Spatialized WSJ0-2mix

The recipes/sp_wsj02mix directory provides an end-to-end pipeline for the Spatialized WSJ0-2mix speech separation benchmark. The recipe automates data generation, preprocessing, model training, and evaluation on noisy, reverberant two-speaker mixtures rendered with spatial room impulse responses.

The Makefile is organized into GNU Make stages (stage0stage5). Each stage drops .done files so you can resume from intermediate results. Run a stage with make stageN or execute the complete pipeline via make all. Important variables such as data, duration, and train_path can be overridden on the command line.

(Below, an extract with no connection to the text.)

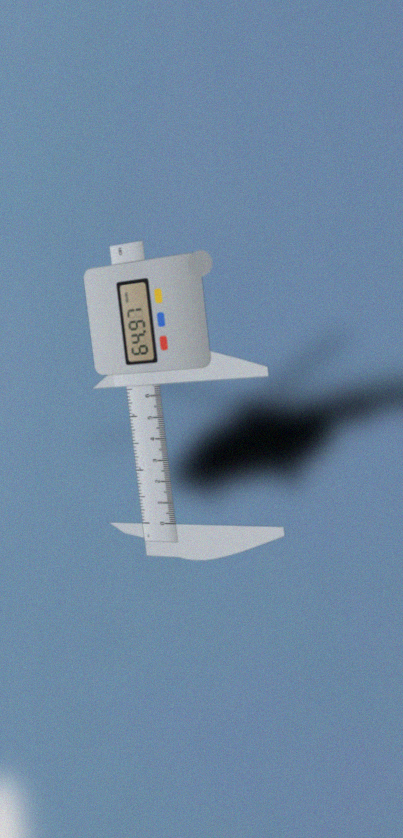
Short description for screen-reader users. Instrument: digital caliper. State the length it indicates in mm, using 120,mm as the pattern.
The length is 64.97,mm
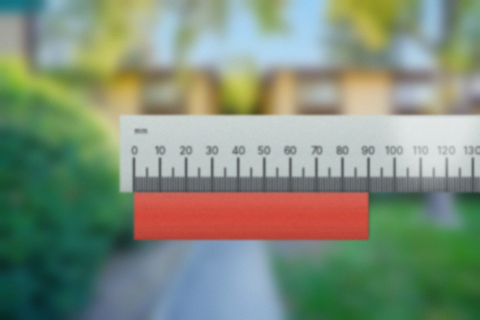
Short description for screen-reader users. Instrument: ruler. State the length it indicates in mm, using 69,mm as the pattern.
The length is 90,mm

For example:

make stage2 duration=96000 train_path=models/nfca/unet

Configurable Make variables

You can inspect the full Makefile on GitHub: recipes/sp_wsj02mix/Makefile.

Variable

Default

Configurable

Description

data

derev

Selects which preprocessed data stream (e.g., dereverberated vs. reverberant) to pack into HDF5 files.

duration

64000

Number of audio samples per excerpt when building the HDF5 dataset.

train_path

models/nfca/unet

Directory that stores the model training configuration, checkpoints, and job logs.

tag

nfca

Short identifier used when naming inference runs.

inference_name

$(tag)_<timestamp>_<rand>

Inference results directory name; automatically generated but can be overridden for resumption.

inference_command

python -m sbss.nfca.pipelines.separate batch $(train_path) $$src_path $$dst_path

Command executed during Stage 4 for inference; modify to plug in alternative pipelines.

inference_path

results/$(inference_name)

Output directory for separated signals, logs, and evaluation artifacts.

cmd / job_ops

inherited from recipes/globals.mk

Cluster submission command plus optional job arguments; default invokes aiaccel-job local.

Stage-by-stage guide

Stage 0: dataset preparation

make stage0 calls scripts/0_prepare_dataset.py to download/generate the dry, noisy, and reverberant Spatialized WSJ0-2mix waveforms. Ensure the hdf5/ directory exists before launching this step.

Stage 1: preprocessing

make stage1 launches two commands per split (tr, cv, tt):

  • scripts/1_add_noise.py adds diffuse noise to the clean mixtures

  • scripts/1_dereverberate.py removes the simulated room effect to provide auxiliary dereverberated targets

Both commands are submitted through $(cmd) so they can fan out across job slots on a cluster.

Stage 2: HDF5 generation

make stage2 converts the processed audio into chunked HDF5 datasets by executing scripts/2_make_hdf5_unsupervised.py with the current data and duration arguments. Only the tr and cv splits are packaged, as defined by HDF5_SPLITS.

Stage 3: model training

make stage3 triggers aiaccel.torch.apps.train with the Lightning/Aiaccel configuration stored under $(train_path)/config.yaml. Before training kicks off, existing checkpoints and logs are removed after an interactive confirmation. The step finishes when $(train_path)/.train.done is created.

Stage 4: inference

make stage4 separates the cv and tt sets by running python -m sbss.nfca.pipelines.separate batch with the trained checkpoint specified by train_path. Outputs (and job logs) are stored in results/<inference_name>. Each split produces a stamp file named .4_inference.<split>.done under the corresponding results directory.

Stage 5: evaluation

make stage5 evaluates SDR, STOI, and PESQ via the scripts scripts/5_evaluate_sdr.py, scripts/5_evaluate_stoi.py, and scripts/5_evaluate_pesq.py. After all metric jobs succeed, the scores target runs scripts/summarize_scores.py to aggregate the measurements for the current inference_name.

Configuration file

The dataset configuration is stored in recipes/sp_wsj02mix/config.yaml, which inherits recipes/globals.yaml. Key fields include:

Key

Default

Configurable

Description

n_mixtures.tr / n_mixtures.cv / n_mixtures.tt

20000 / 5000 / 3000

Numbers of mixtures for the corresponding splits.

n_mics

4

Microphone channels assumed in STFTs and SCMs.

n_fft / hop_length

512 / 128

STFT window size and hop length shared by encoders/decoders.

snr

30

Target SNR (dB) for adding white noise when generating mixtures.

wpe.taps / wpe.delay

10 / 3

WPE dereverberation hyperparameters used in preprocessing scripts.

blacklist

list of WSJ0 filenames

Mixtures excluded due to anomalies when rendering Spatialized WSJ0-2mix.